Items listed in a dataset
Segment Open
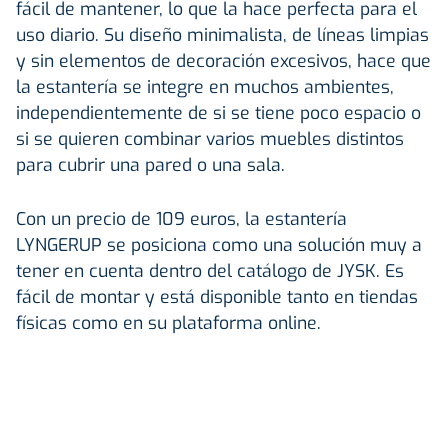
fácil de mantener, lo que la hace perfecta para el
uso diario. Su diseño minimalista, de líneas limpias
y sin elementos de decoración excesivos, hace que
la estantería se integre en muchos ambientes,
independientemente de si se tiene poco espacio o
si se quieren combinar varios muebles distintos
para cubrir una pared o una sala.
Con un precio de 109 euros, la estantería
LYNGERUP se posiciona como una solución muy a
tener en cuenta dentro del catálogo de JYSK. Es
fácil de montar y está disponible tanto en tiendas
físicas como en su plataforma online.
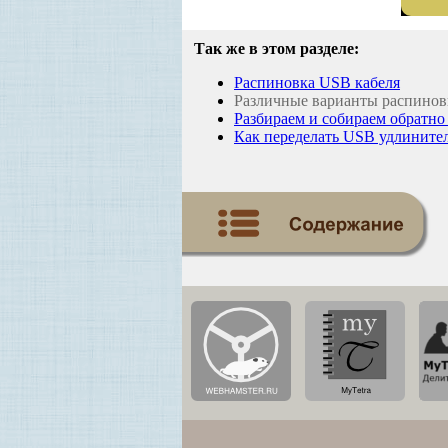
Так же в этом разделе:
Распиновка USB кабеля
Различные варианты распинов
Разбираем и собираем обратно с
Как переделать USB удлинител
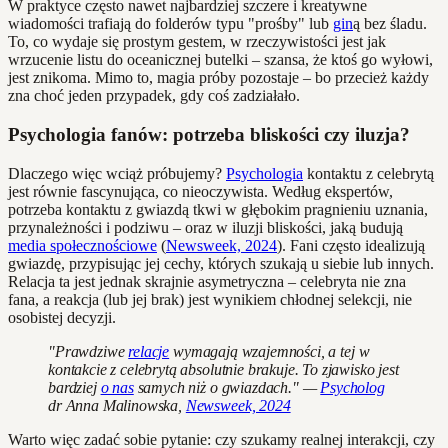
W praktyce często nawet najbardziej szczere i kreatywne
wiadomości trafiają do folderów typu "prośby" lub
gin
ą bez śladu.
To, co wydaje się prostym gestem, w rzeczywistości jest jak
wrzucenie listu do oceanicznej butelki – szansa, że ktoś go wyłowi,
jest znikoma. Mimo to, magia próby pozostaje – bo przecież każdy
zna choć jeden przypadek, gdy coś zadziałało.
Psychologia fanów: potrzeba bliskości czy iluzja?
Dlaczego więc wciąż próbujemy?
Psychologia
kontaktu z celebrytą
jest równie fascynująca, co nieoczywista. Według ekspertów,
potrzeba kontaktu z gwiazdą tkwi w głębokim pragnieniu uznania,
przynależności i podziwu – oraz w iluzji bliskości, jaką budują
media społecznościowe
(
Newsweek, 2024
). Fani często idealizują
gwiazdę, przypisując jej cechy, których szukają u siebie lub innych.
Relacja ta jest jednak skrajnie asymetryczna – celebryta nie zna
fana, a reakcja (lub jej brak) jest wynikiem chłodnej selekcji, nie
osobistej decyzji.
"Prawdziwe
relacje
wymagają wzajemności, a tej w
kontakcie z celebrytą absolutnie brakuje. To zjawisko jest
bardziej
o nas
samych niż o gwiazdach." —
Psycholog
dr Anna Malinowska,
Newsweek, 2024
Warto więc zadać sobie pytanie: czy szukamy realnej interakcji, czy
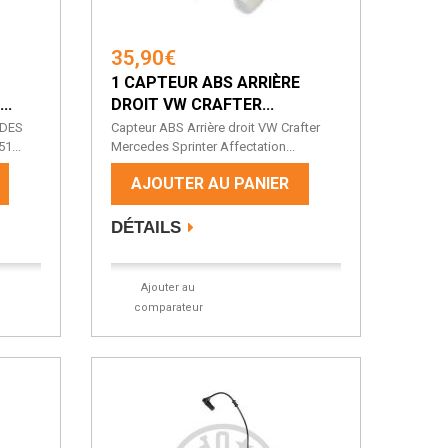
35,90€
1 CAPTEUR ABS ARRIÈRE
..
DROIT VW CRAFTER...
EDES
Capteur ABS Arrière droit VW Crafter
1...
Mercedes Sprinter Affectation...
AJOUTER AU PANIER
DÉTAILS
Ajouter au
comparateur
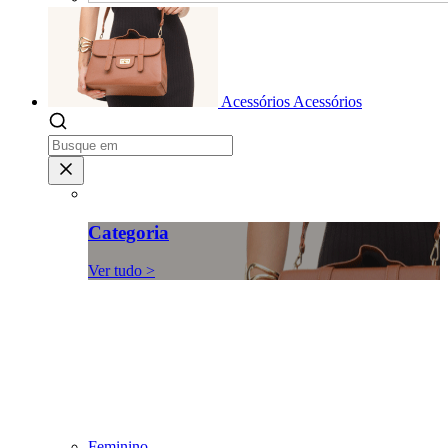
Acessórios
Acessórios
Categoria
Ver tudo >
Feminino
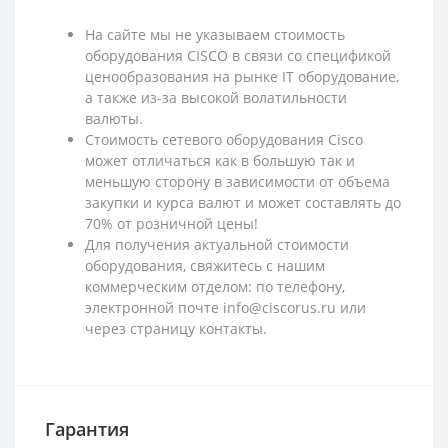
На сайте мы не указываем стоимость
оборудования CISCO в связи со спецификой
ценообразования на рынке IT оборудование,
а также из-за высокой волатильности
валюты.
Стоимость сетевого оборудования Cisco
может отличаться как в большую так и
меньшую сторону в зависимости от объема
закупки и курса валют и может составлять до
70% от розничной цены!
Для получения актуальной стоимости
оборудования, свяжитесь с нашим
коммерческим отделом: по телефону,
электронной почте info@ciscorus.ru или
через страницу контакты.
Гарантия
Segment Closed
Check the data for lines with "оборудования" and give only their number.

3